In his letter to Ozick, Bellow wrote that Hitchens had identified himself as a regular contributor to the Nation — a magazine Bellow had stopped reading after Gore Vidal “wrote his piece about the disloyalty of Jews to the USA” – and as a great friend of Said:

At the mention of Said’s name, Janis [Bellow] grumbled. I doubt that this was unexpected, for Hitchens almost certainly thinks of me as a terrible reactionary – the Jewish Right. … [He said] he must apologize for differing with Janis but loyalty to a friend demanded that he set the record straight. … Fortunately (or not) I had within reach several excerpts from Said’s Critical Inquiry piece, which I offered in evidence. Jews were (more or less) Nazis. But of course, said Hitchens, it was well known that [Yitzhak] Shamir had approached Hitler during the war to make deals. I objected that Shamir was Shamir, he wasn’t the Jews. Besides I didn’t trust the evidence. The argument seesawed. Amis took the Said selections to read for himself. He could find nothing to say at the moment but next morning he tried to bring the matter up, and to avoid further embarrassment I said it had all been much ado about nothing.

Then Bellow broadened the point of his letter:

Well, these Hitchenses are just Fourth-Estate playboys thriving on agitation, and Jews are so easy to agitate. Sometimes (if only I knew enough to do it right!) I think I’d like to write about the fate of the Jews in the decline of the West — or the long crisis of the West, if decline doesn’t suit you. The movement to assimilate coincided with the arrival of nihilism. This nihilism reached its climax with Hitler. The Jewish answer to the Holocaust was the creation of a state. After the camps came politics and these politics are nihilistic. Your Hitchenses, the political press in its silliest disheveled left-wing form, are (if nihilism has a hierarchy) the gnomes. … And it’s so easy to make trouble for the Jews. Nothing easier. The networks love it, the big papers let it be made, there’s a receptive university population.

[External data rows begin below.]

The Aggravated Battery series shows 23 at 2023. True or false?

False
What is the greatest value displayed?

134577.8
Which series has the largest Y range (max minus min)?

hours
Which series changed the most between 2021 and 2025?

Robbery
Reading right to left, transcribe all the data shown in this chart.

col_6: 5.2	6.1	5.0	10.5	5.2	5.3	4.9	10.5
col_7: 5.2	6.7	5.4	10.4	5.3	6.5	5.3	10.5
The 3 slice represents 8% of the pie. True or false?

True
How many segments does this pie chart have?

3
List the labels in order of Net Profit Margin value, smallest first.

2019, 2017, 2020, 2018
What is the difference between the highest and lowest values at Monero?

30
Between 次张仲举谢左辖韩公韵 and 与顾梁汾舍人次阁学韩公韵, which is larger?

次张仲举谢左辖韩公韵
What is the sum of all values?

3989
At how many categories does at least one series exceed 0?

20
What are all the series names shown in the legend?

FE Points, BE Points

So many ironies in this episode: only a few months before, Hitchens had learned that his mother and maternal grandparents were Jews, and that he was thus a Jew himself. Today he technically qualifies as part of the Jewish right (and believes that the U.S. military attracts the nation’s most idealistic people). He would write an introduction to a new edition of The Adventures of Augie March and receive a warm letter from Bellow; he left the Nation, in part because of the magazine’s tolerance of Gore Vidal, and he fell out with Edward Said, in part because of Said’s rigid anti-Americanism. Hitch-22 is marred by the occasional eruption of Hitchens’s anti-Zionism (reflecting his longstanding Palestinian blind spot), but it is a fascinating account of an extraordinary life by someone who traveled a long road after that dinner 20 years ago.